Monday, 1 February 2016

Deep learning 06-Classify car and non-car by convolution neural network

   Convolution neural network(cnn), a powerful tools for object recognition tasks in computer vision field, you can find good explanations of this powerful technique on cs231n, it is the best, free tutorial I could found by google.

    Most of the famous cnn libraries(theano, caffe, torch etc) are hard to install on windows platform, the exceptions I found are mxnet and tiny-cnn. mxnet support cpu/gpu mode and distributed training, it is a nice tool for large-scale deep learning(whatever, my laptop do not suit for large-scale training), the draw back(for me) is it do not provide good c++ api yet, instead it provide rich binding api of python. python is a decent tool to create prototype and a nice environment for research purpose, but it is not an good option to create stand alone binary, which could run on the machine without asking the users to install a bunch of tools(anaconda, virtual machine etc). This is why I choose tiny-cnn to train the binary classifier.

    Object classification is a difficult task, there are many variations you need to deal with, like intra-class variation, different view-points, occlusion, background clutter, illumination variation, deformation.

Intra-class variation
Different view point
Background clutter
Variant illumination

    It is hard to solve all of the challenges at once(however, CS231n claim that cnn could solve all of the problems I mentioned above), instead, we make some assumptions on the object we want to classify(To create a successful image classifier, it is very important to make assumption before you write down single line of code). Following are my assumptions(preconditions) of this binary classifier.
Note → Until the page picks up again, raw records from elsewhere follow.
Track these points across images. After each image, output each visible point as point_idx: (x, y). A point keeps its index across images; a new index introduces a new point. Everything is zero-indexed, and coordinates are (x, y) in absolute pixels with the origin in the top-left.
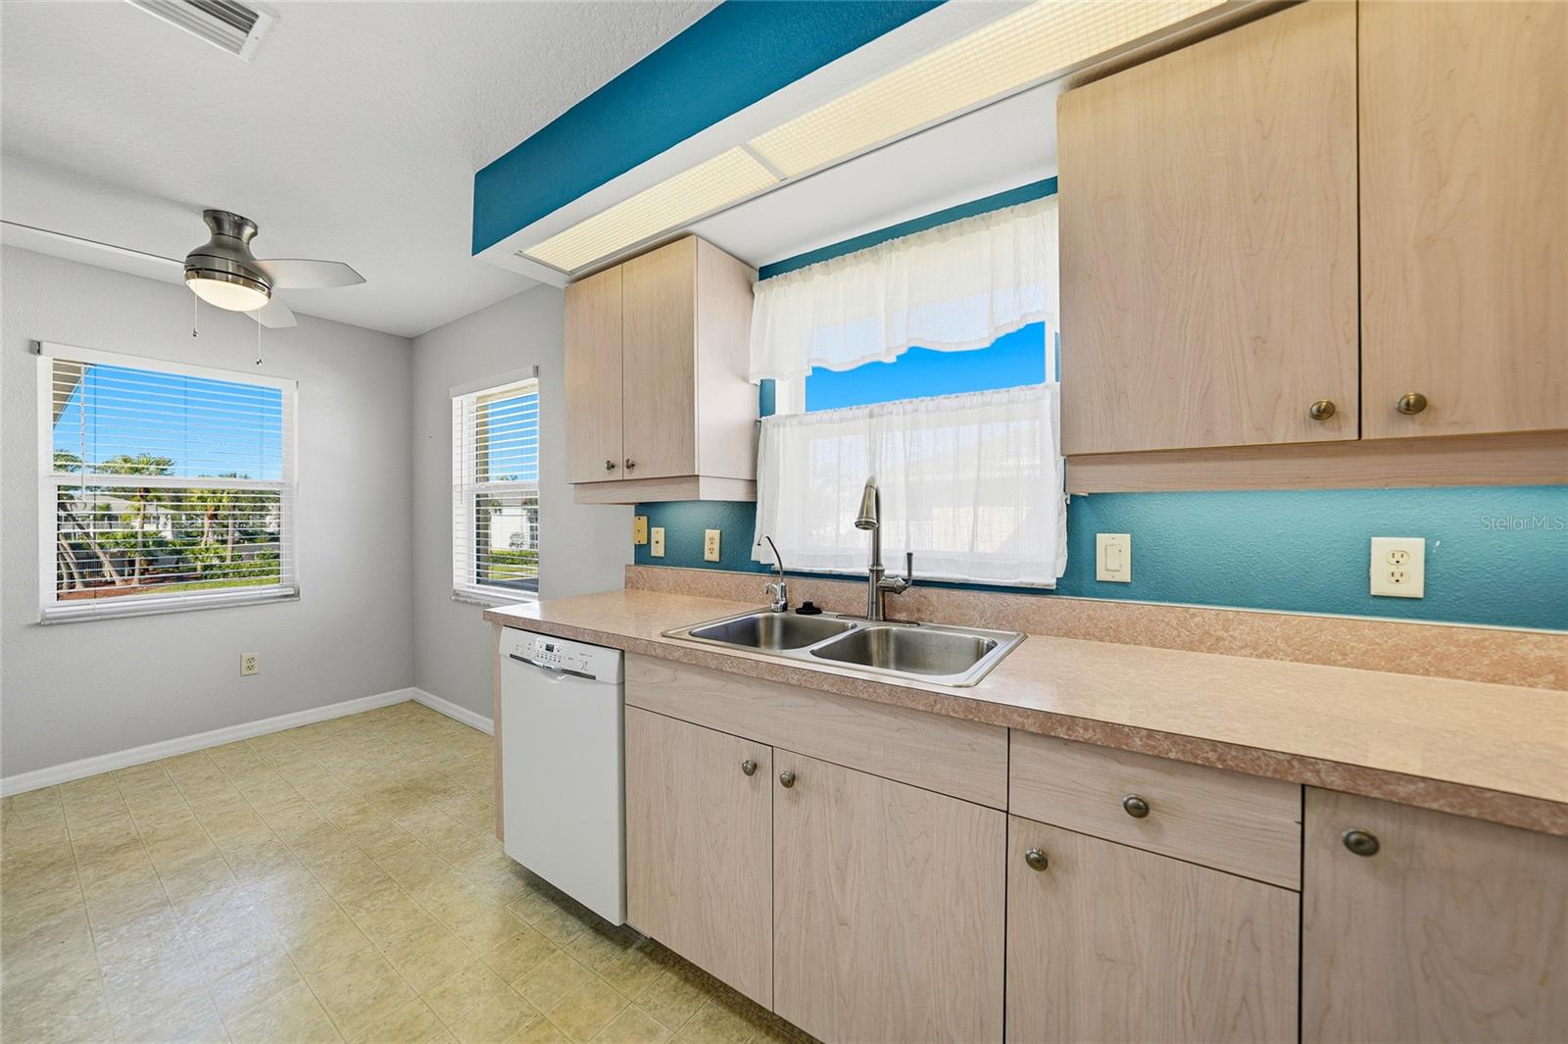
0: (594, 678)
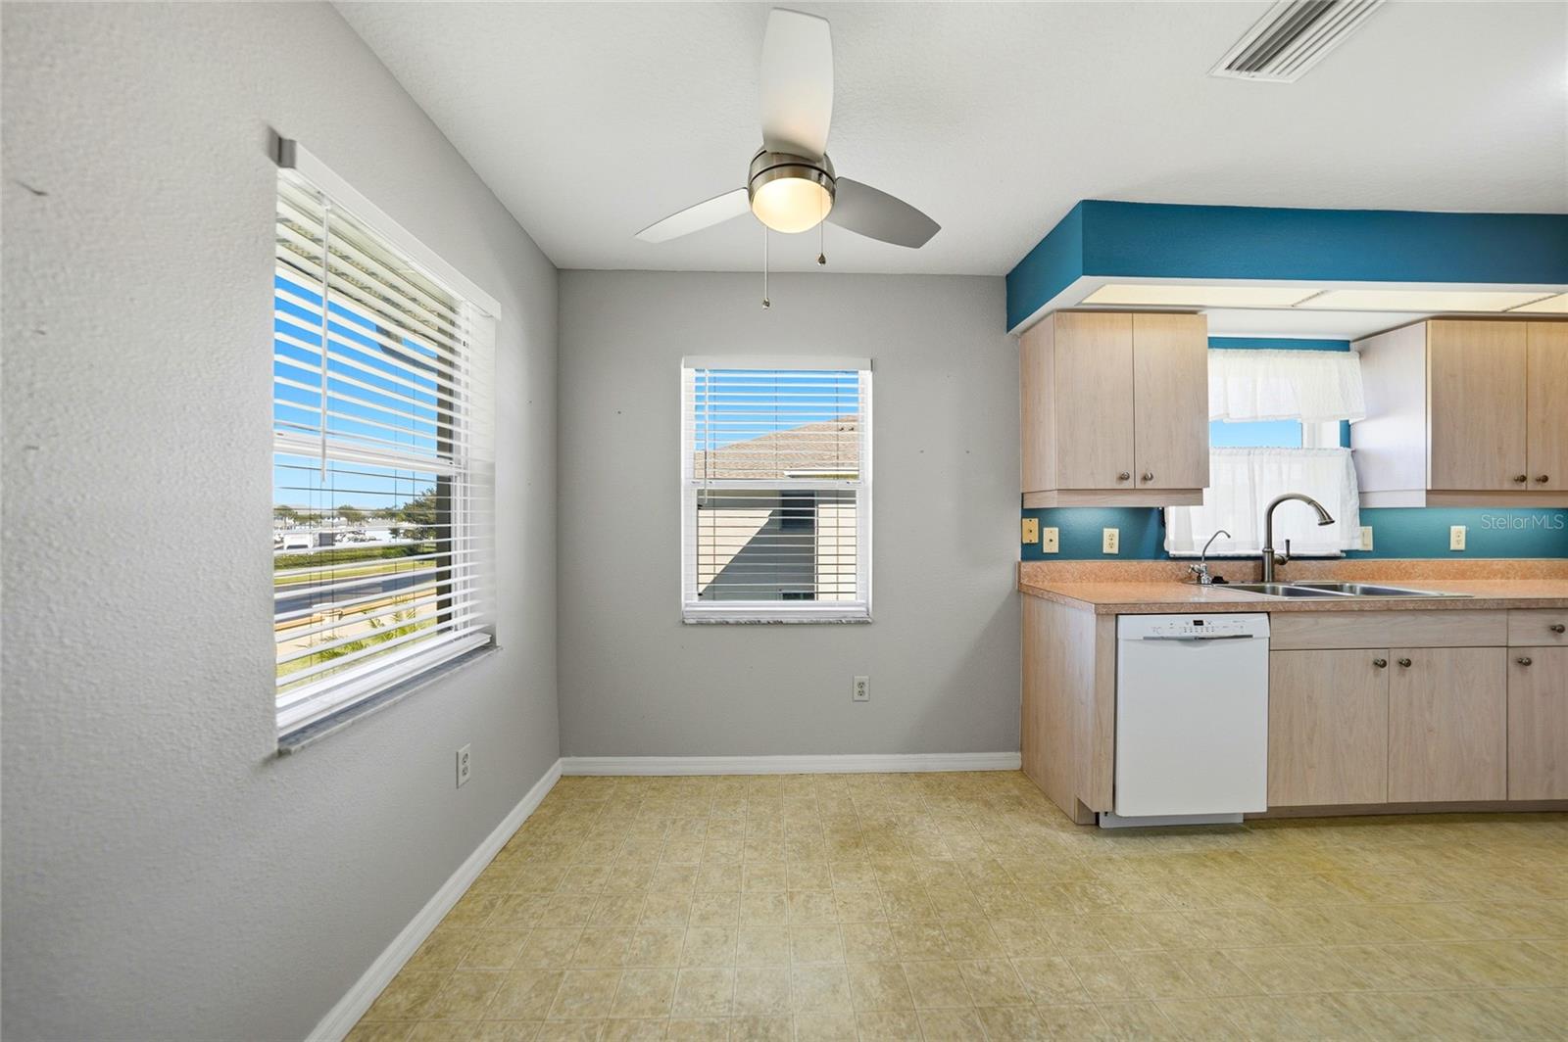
0: (1251, 636)
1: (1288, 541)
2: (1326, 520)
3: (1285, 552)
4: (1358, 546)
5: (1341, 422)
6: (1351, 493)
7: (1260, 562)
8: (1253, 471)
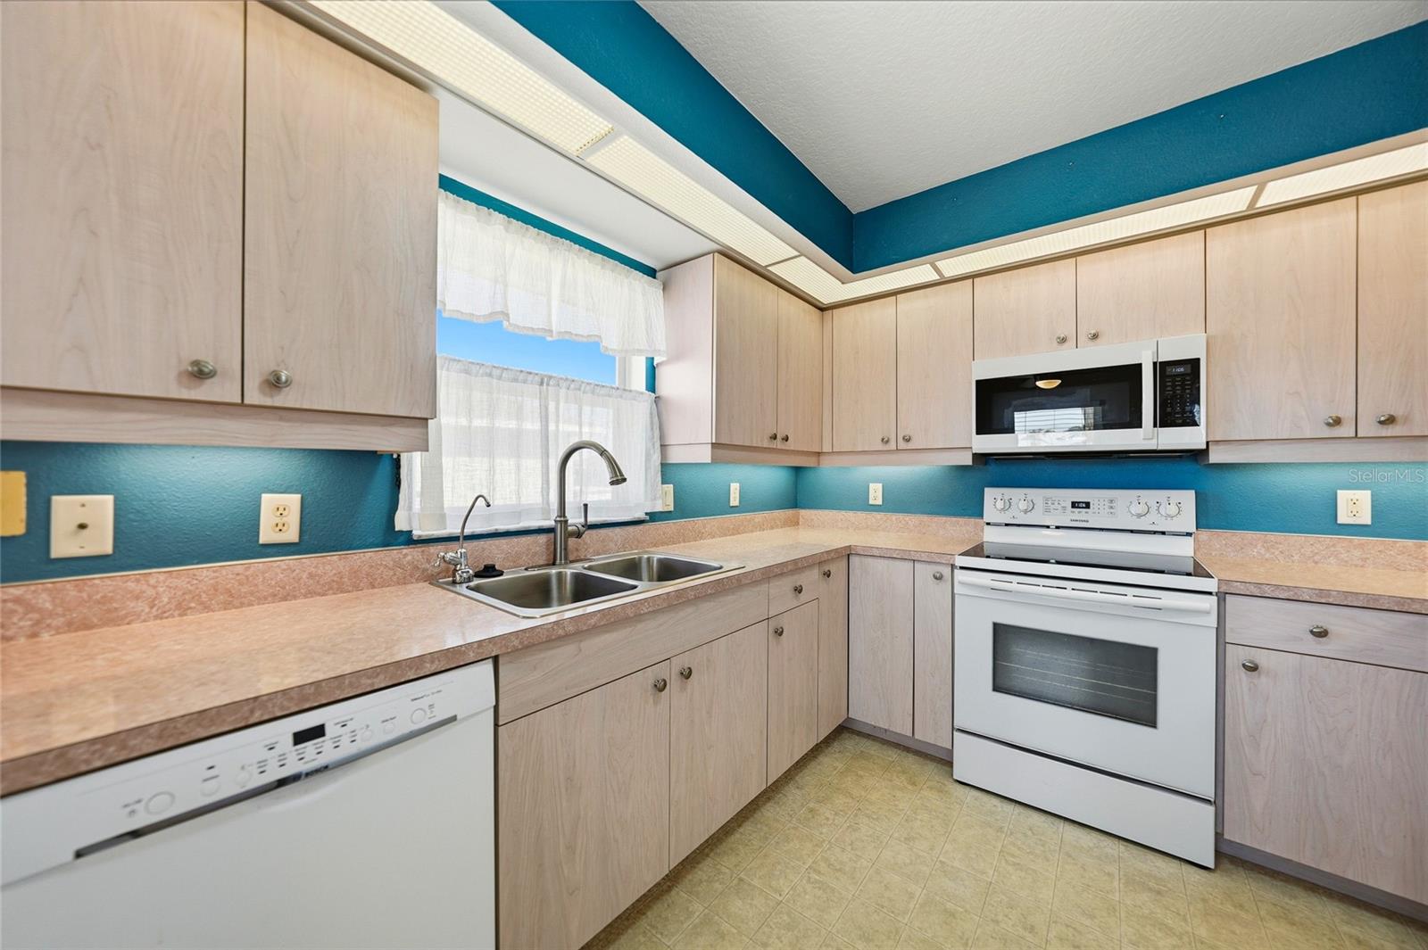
0: (454, 719)
1: (586, 506)
2: (618, 479)
3: (582, 520)
4: (659, 507)
5: (647, 358)
6: (654, 444)
7: (552, 535)
8: (547, 408)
Assumption on the classifer

1 : This classifier only able to classify car and non-car
2 : This classifier assume good lighting conditions
3 : This classifier can deal with different viewpoint of cars
4 : This classifier do not rely on color information
5 : This classifier can deal with intra-class variation

    After the assumption has been made, we can start coding. The data set of the cars are come from the stanford AI lab, non cars example are come from caltech101. I randomly pick 6000 cars and 6000 non cars from these data set and do some augmentation to increase the size of the training. I use it to classify 1000 cars and 1000 non cars image(different data from the data set), the best accuracy is 1956/2000(97.8%). Not bad, but still got rooms to improve.

    The codes are located at github. I do not intent to explain the details of the codes(I can understand what am I wrote even after several years), but summarize the key points I learned from this tiny classifier.

Tips of training cnn by tiny-cnn

1 : Shuffle your training set, else the accuracy would always be 50%.
2 : Initial weights have big impact on the training results, you may get bad results several times because the initial weights are bad especially when you are using adagrad to as the optimizer, remember to run the training process again if the accuracy is ridiculous low.
3 : Augment your data, cnn is a resource hungry(include cpu,gpu,ram,samples) machine learning algorithms, try out different augmentation scheme(rotation, horizontal/vertical flip, illumination variation, shifting etc) and find out those help you gain better results.
4 : Try with different optimization algorithms and error functions, for this data set, mse and adagrad work best for me.
5 : Try with different batch size and alpha value(learning rate).
6 : Log your results.
7 : Start from shallow network, deeper network do not equal to better results, especially for small data set.